EXERCISE INSTRUCTIONS:
Print the lines from the line containing "What key factors" through the line containing "PURCHASE NOW", inclusive, keeping each one unchanged. Leave out the pictures.

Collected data
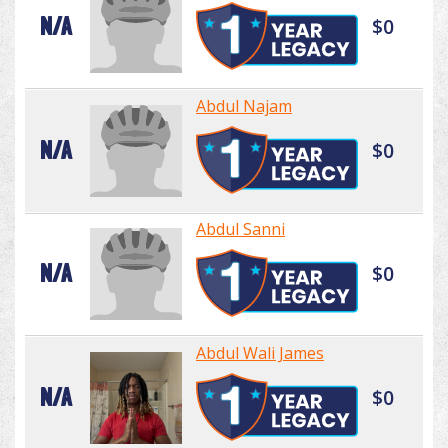
N/A
$0
Abdul Najam
N/A
$0
Abdul Sanni
N/A
$0
Abdul Wali James
N/A
$0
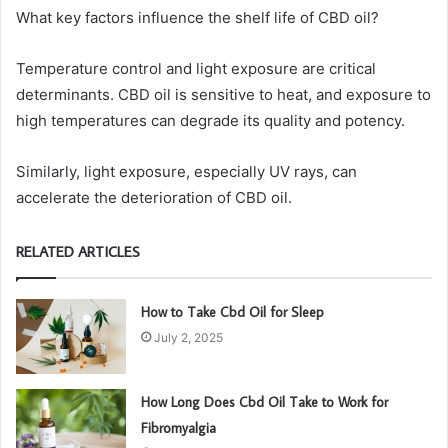
What key factors influence the shelf life of CBD oil?
Temperature control and light exposure are critical
determinants. CBD oil is sensitive to heat, and exposure to
high temperatures can degrade its quality and potency.
Similarly, light exposure, especially UV rays, can
accelerate the deterioration of CBD oil.
RELATED ARTICLES
How to Take Cbd Oil for Sleep
July 2, 2025
How Long Does Cbd Oil Take to Work for
Fibromyalgia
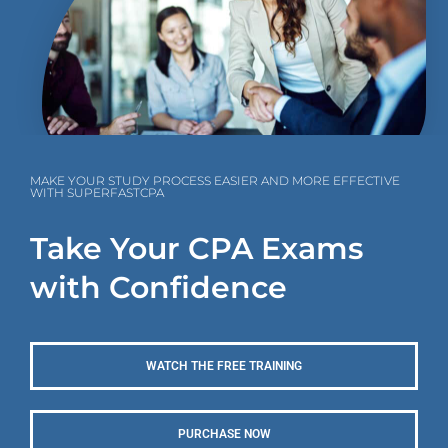
MAKE YOUR STUDY PROCESS EASIER AND MORE EFFECTIVE
WITH SUPERFASTCPA
Take Your CPA Exams
with Confidence
WATCH THE FREE TRAINING
PURCHASE NOW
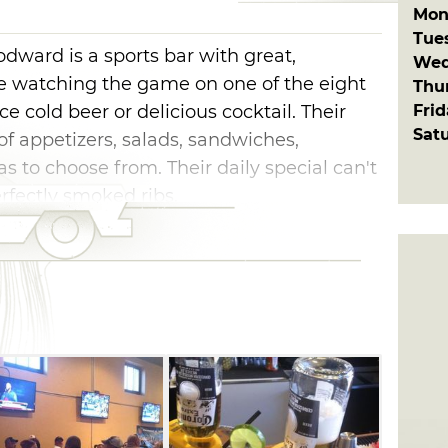
Mon
Tue
dward is a sports bar with great,
Wed
 watching the game on one of the eight
Thu
Fri
ice cold beer or delicious cocktail. Their
Sat
f appetizers, salads, sandwiches,
 to choose from. Their daily special can't
rfectly smoked ribs.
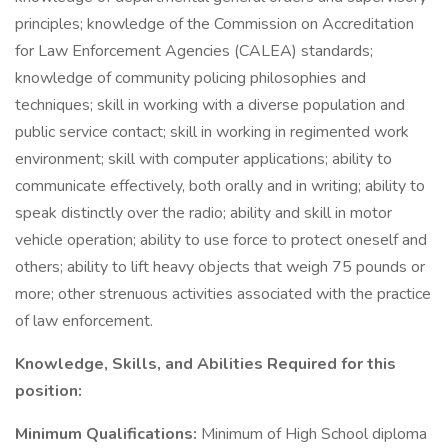
principles; knowledge of the Commission on Accreditation
for Law Enforcement Agencies (CALEA) standards;
knowledge of community policing philosophies and
techniques; skill in working with a diverse population and
public service contact; skill in working in regimented work
environment; skill with computer applications; ability to
communicate effectively, both orally and in writing; ability to
speak distinctly over the radio; ability and skill in motor
vehicle operation; ability to use force to protect oneself and
others; ability to lift heavy objects that weigh 75 pounds or
more; other strenuous activities associated with the practice
of law enforcement.
Knowledge, Skills, and Abilities Required for this
position:
Minimum Qualifications:
Minimum of High School diploma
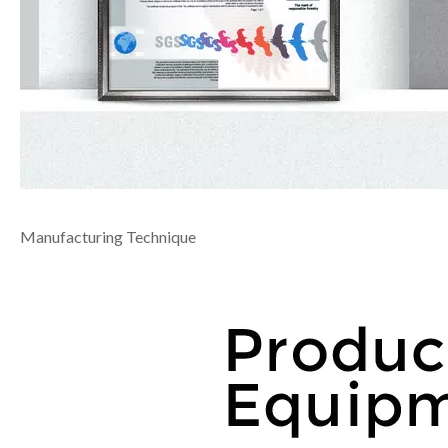
Manufacturing Technique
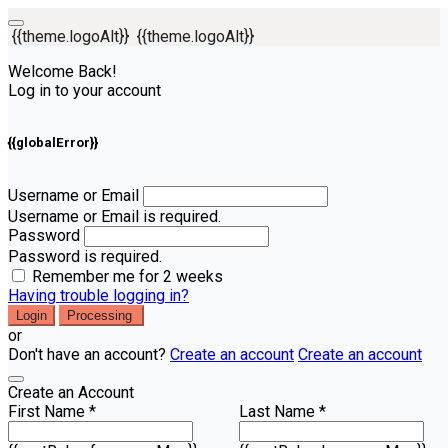
{{theme.logoAlt}}
{{theme.logoAlt}}
Welcome Back!
Log in to your account
{{globalError}}
Username or Email
Username or Email is required.
Password
Password is required.
Remember me for 2 weeks
Having trouble logging in?
Login
Processing
or
Don't have an account?
Create an account
Create an account
Create an Account
First Name *
Last Name *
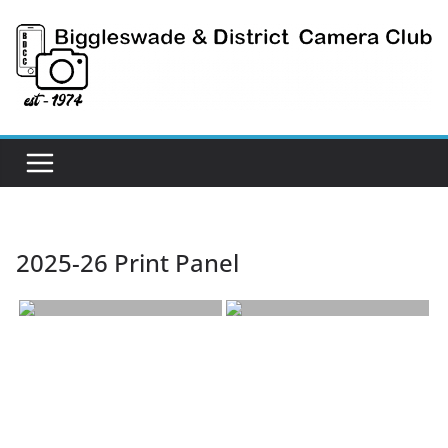
Skip
to
content
2025-26 Print Panel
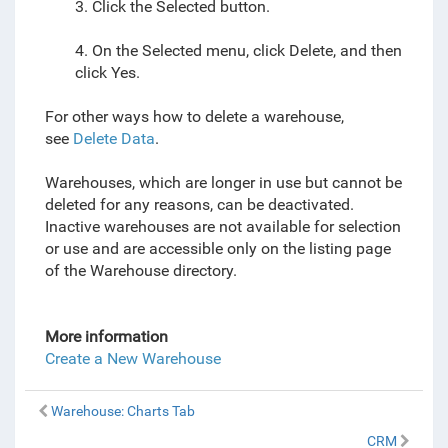
3. Click the Selected button.
4. On the Selected menu, click Delete, and then
click Yes.
For other ways how to delete a warehouse,
see
Delete Data
.
Warehouses, which are longer in use but cannot be
deleted for any reasons, can be deactivated.
Inactive warehouses are not available for selection
or use and are accessible only on the listing page
of the Warehouse directory.
More information
Create a New Warehouse
Warehouse: Charts Tab
CRM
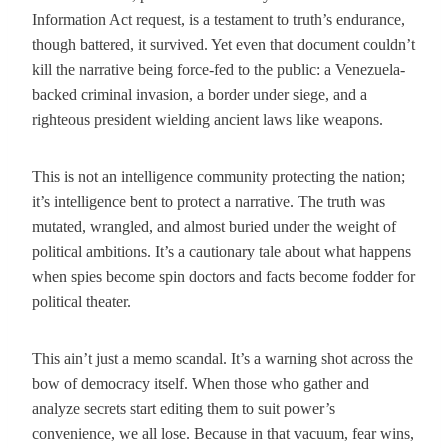
Information Act request, is a testament to truth’s endurance,
though battered, it survived. Yet even that document couldn’t
kill the narrative being force-fed to the public: a Venezuela-
backed criminal invasion, a border under siege, and a
righteous president wielding ancient laws like weapons.
This is not an intelligence community protecting the nation;
it’s intelligence bent to protect a narrative. The truth was
mutated, wrangled, and almost buried under the weight of
political ambitions. It’s a cautionary tale about what happens
when spies become spin doctors and facts become fodder for
political theater.
This ain’t just a memo scandal. It’s a warning shot across the
bow of democracy itself. When those who gather and
analyze secrets start editing them to suit power’s
convenience, we all lose. Because in that vacuum, fear wins,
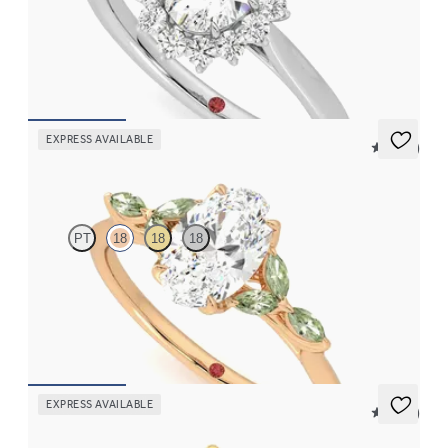
Oval diamond center and floral diamond halo engagement ring
set in platinum
FROM
$2,790
EXPRESS AVAILABLE
5 (37)
Tamora
PT
18
18
18
Oval center engagement ring with marquise green sapphire
petals on a knife edge band
FROM
$2,665
EXPRESS AVAILABLE
5 (23)
Marula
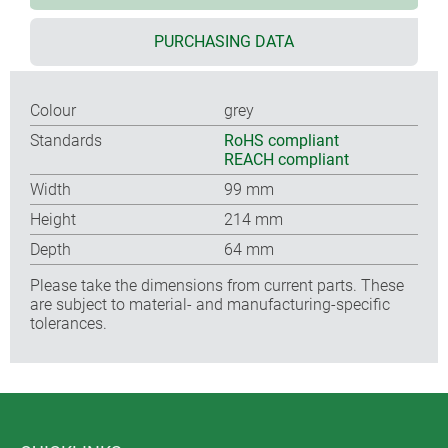
PURCHASING DATA
Colour
grey
Standards
RoHS compliant
REACH compliant
Width
99 mm
Height
214 mm
Depth
64 mm
Please take the dimensions from current parts. These
are subject to material- and manufacturing-specific
tolerances.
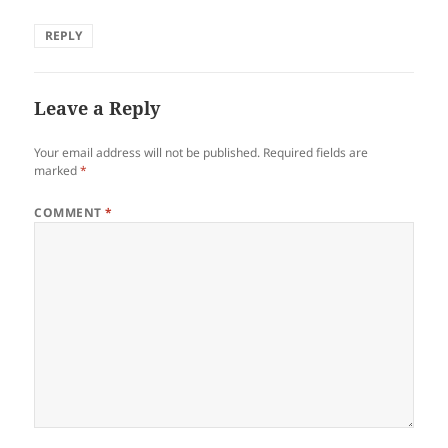
REPLY
Leave a Reply
Your email address will not be published.
Required fields are
marked
*
COMMENT
*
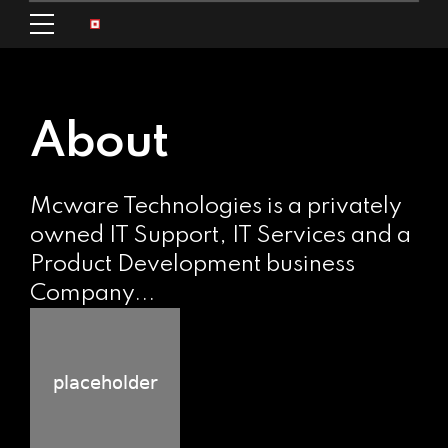
About
Mcware Technologies is a privately
owned IT Support, IT Services and a
Product Development business
Company...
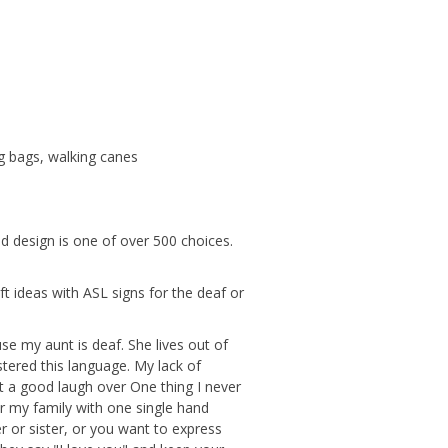
g bags, walking canes
nd design is one of over 500 choices.
ft ideas with ASL signs for the deaf or
se my aunt is deaf. She lives out of
astered this language. My lack of
t a good laugh over One thing I never
or my family with one single hand
r or sister, or you want to express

SOLUTION TO THIS TASK:
What key factors influence the shelf life of CBD oil?
Temperature control and light exposure are critical
determinants. CBD oil is sensitive to heat, and exposure to
high temperatures can degrade its quality and potency.
Similarly, light exposure, especially UV rays, can
accelerate the deterioration of CBD oil.
RELATED ARTICLES
How to Take Cbd Oil for Sleep
July 2, 2025
How Long Does Cbd Oil Take to Work for
Fibromyalgia
MAKE YOUR STUDY PROCESS EASIER AND MORE EFFECTIVE
WITH SUPERFASTCPA
Take Your CPA Exams
with Confidence
WATCH THE FREE TRAINING
PURCHASE NOW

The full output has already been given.